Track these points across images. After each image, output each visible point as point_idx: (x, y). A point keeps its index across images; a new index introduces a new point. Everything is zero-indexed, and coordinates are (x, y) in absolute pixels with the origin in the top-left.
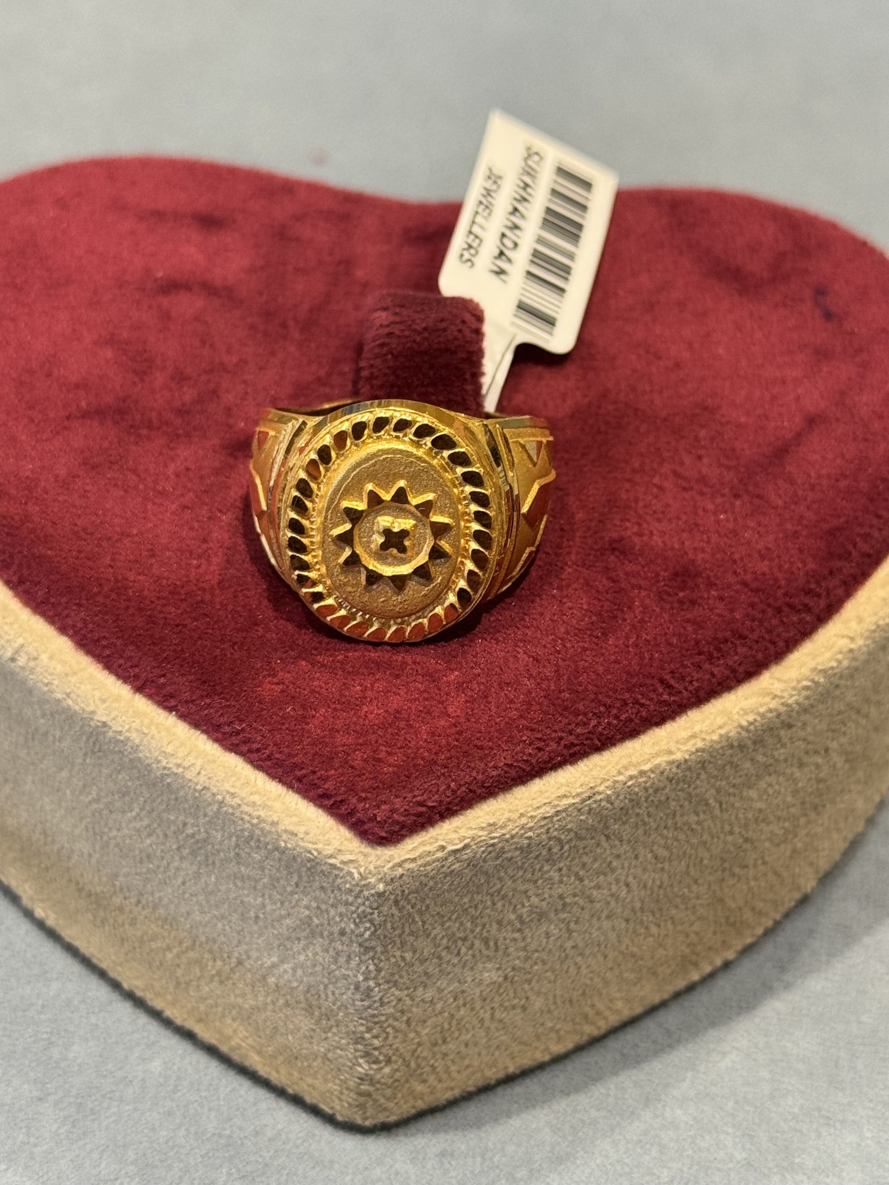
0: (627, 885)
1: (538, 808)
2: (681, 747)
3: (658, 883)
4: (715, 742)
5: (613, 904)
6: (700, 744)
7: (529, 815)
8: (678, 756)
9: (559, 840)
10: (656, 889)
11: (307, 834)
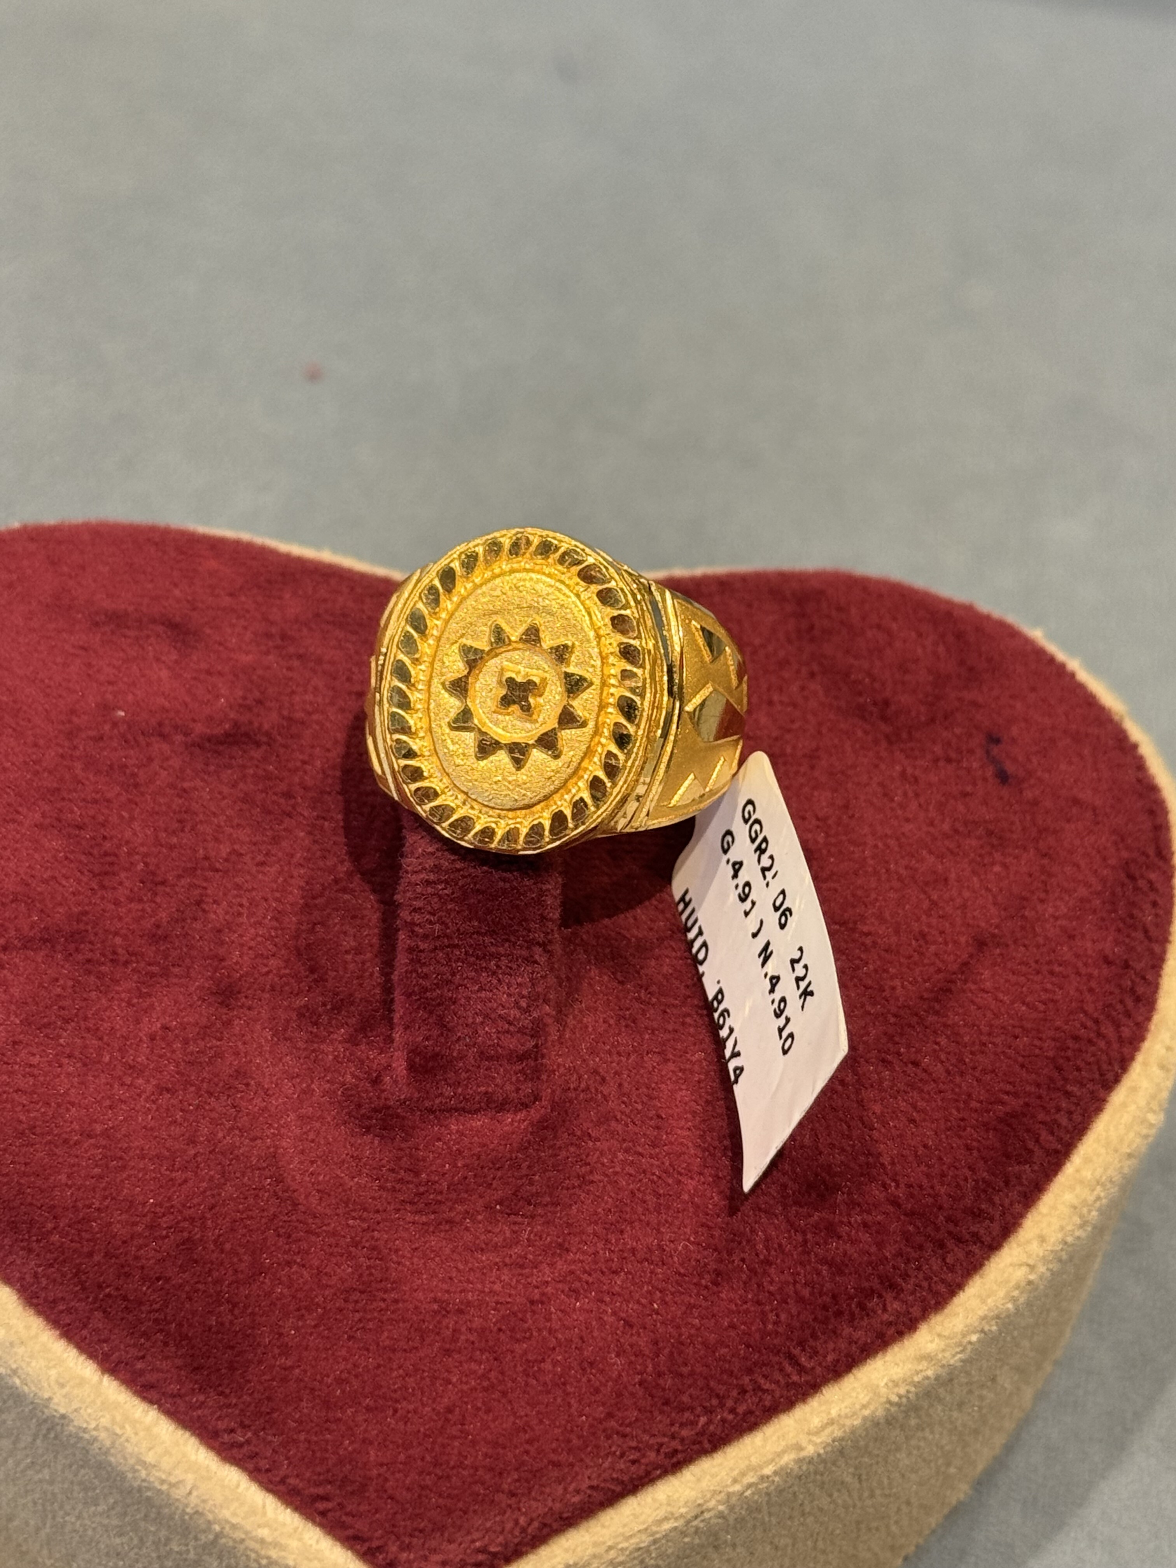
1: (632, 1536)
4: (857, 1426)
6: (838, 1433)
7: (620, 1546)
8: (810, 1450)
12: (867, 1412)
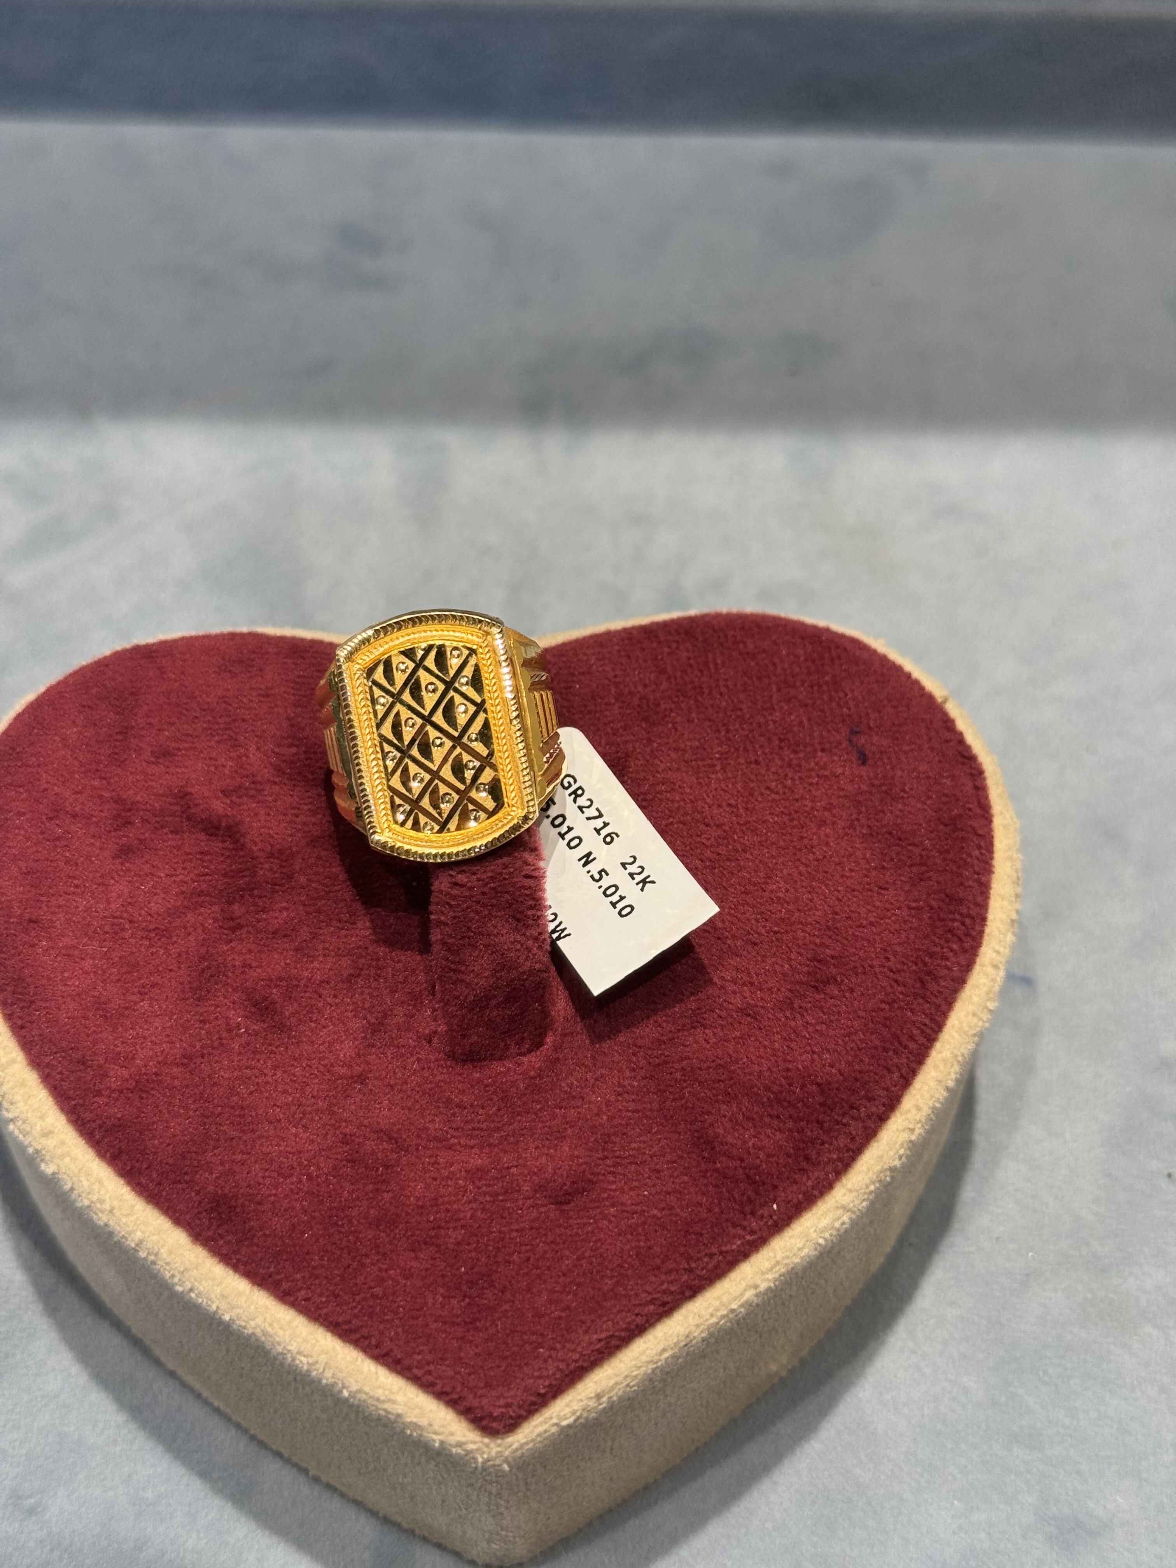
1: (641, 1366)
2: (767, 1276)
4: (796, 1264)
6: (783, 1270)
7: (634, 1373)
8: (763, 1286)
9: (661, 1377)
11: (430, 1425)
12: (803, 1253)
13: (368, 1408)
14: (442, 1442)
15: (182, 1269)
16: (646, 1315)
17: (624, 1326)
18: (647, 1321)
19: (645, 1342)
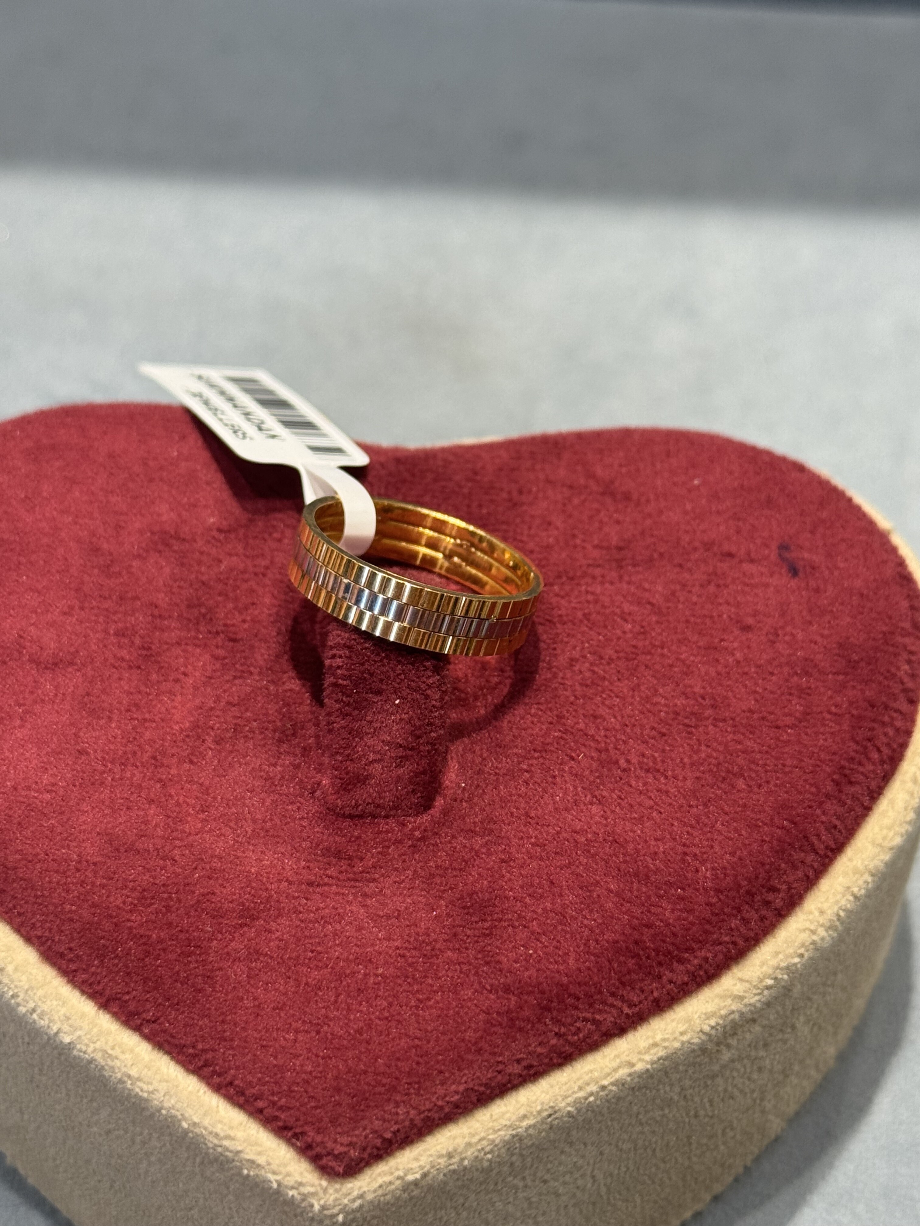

■ **Directions**
In transcribing the records, omit the pictures and keep everything else exactly as it appears.

■ **Answer to this task**
Track these points across images. After each image, output each visible point as point_idx: (x, y). A point keeps its index across images; a new index introduces a new point. Everything is zero-indexed, and coordinates are (x, y) in absolute pixels with the origin in the top-left.
0: (627, 885)
1: (538, 808)
2: (681, 747)
3: (658, 883)
4: (715, 742)
5: (613, 904)
6: (700, 744)
7: (529, 815)
8: (678, 756)
9: (559, 840)
10: (656, 889)
11: (307, 834)
1: (632, 1536)
4: (857, 1426)
6: (838, 1433)
7: (620, 1546)
8: (810, 1450)
12: (867, 1412)
1: (641, 1366)
2: (767, 1276)
4: (796, 1264)
6: (783, 1270)
7: (634, 1373)
8: (763, 1286)
9: (661, 1377)
11: (430, 1425)
12: (803, 1253)
13: (368, 1408)
14: (442, 1442)
15: (182, 1269)
16: (646, 1315)
17: (624, 1326)
18: (647, 1321)
19: (645, 1342)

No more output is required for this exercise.